Tuesday, January 15, 2013

On My Library Card: Modern Parenting

Born to Buy: The Commercialized Child and the New Consumer Culture by Juliet B. Schor
Eye-opening. Truly. I never realized how deeply marketed every facet of children's lives are today until reading this book. It has definitely made me want to be even more intentional about monitoring O's exposure to television, the internet, processed foods, branding, etc. It helps that we don't have a TV, but that doesn't mean I can't still spend plenty of time watching stuff on the internet. Right now, since O is still a very young baby, I think what I'm taking away from reading this book is to monitor my own consumption of these things, because the habits that Andy and I make will ultimately determine the environment that our kids grow up in.

NurtureShock: New Thinking About Children by Po Branson and Ashley Merryman
Despite the fact that I'm usually not that into books about the new perfect way to parent your child, the concept of this one intrigued me, so I thought I'd at least skim it. I was fascinated. It's less of a parenting manual and more of a collection of articles on the latest research on child development. My big take-aways were to compliment my kids for their hard work rather than their intelligence and to make sure our kids see our conflicts resolved. I also learned some interesting things about the importance of sleep, the effect of early friendships on sibling dynamics, and when to talk to your kids about race. I was pleasantly surprised by how well the book just presented the information and let you draw your own conclusions about how your parenting might be affected. It was definitely an educational read if nothing else.
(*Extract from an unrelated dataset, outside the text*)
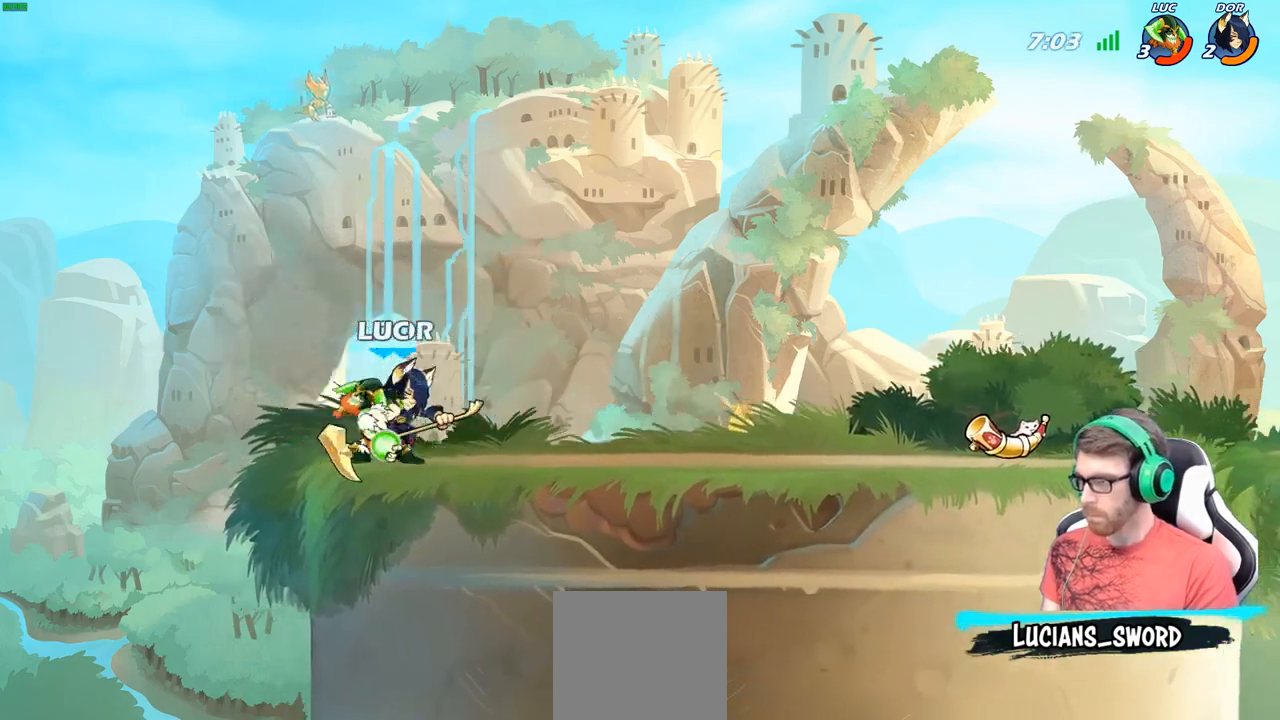
{"buttons": [], "left_stick": "center", "right_stick": "center", "events": []}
Radical Homemakers: Reclaiming Domesticity from a Consumer Culture by Shannon Hayes
The one word I would use to describe this book is inspiring. Shannon Hayes has suddenly gotten me beyond excited to try tons of things I've never done before: canning, gardening, soap making, etc. etc. etc! Though, I'll admit, I was probably pretty ripe for the picking beforehand. Another thing I loved about this book is how it reminded me that my choice to be a stay-at-home mom is less 50's housewife and more 60's activist. It also helped me to see more clearly how this thing called motherhood can be a real career choice for me, filled with legit professional development opportunities. It also encouraged me to see our home not as place to be kept pretty and clean, but as a living organism whose primary duty is to nurture and create.

Friday, January 11, 2013

Some Hopes for Twenty Thirteen

I wasn't planning on doing a New Year's post, but my mind is so busy will all of the new things I want to try this year that I can't resist writing them down. Being able to stay home has really expanded my horizons in that sense. I've always been the type of person that thinks, "O, it's too late, I'm too old to start [insert activity here] when there are already so many talented people in the world who have been doing that for forever." But for some reason (maybe it has something to do with becoming a mom or birthing a child?), this year is different. This year, I feel like I can do anything I set my mind to. It's only a matter of teaching myself. I've already signed up for my very first (running) 5k, though I've never run more than a very slow mile at a time in all my life. I've also been thinking a lot about nutrition and am trying to slowly rid our home of overly processed foods and replacing them with more fruits, veggies, and other (closer to) real foods. This of course means doing a lot more baking and cooking than I am normally accustomed to, but I am so ready for the challenge. Today I even used masa to make my own tortillas instead of buying them, which is at least a little closer to real, right? The whole idea of making instead of purchasing our foods has gotten me thinking about all the other things I buy. What else could I just as well make, now that I have the time? We've already started doing some homemade natural cleaning products, and I would love to add soap making and canning to my currently very short list of homesteading skills this year. I'm trying to keep it small so I don't overwhelm myself (or my husband), but lately I can't resist the urge to try to make all the little things we normally purchase. And speaking of homesteading, I can't wait for us to get a house in the next year or two so we can really start gardening and maybe we could have a hen or a goat!? But for now, I'm looking forward to the CSA starting up again in the spring so I can really start experimenting with some yummy produce-ful recipes.

Image from Etsy.

Also on my list for this year: going through and ridding our home of needless clutter on a bigger scale than we've ever done before (a la William Morris). I'd also like to start doing some of my usual hobbies more regularly, like crocheting and mosaics. For the latter I am finally going to get to work on an unfinished piece of antique furniture that has been sitting in our dining room for years and for the former, I have my eye on these cute little boy booties. I'd also love to get some lavender and peppermint oils to add to my tea tree so I can try out other toiletries and medicines as well. Maybe I could even make a second attempt at keeping some indoor herbs alive, now that I have a little more time at home. 
Whew. I think that's enough to keep me plenty busy for this year. We'll see what I've actually accomplished once January rolls around again.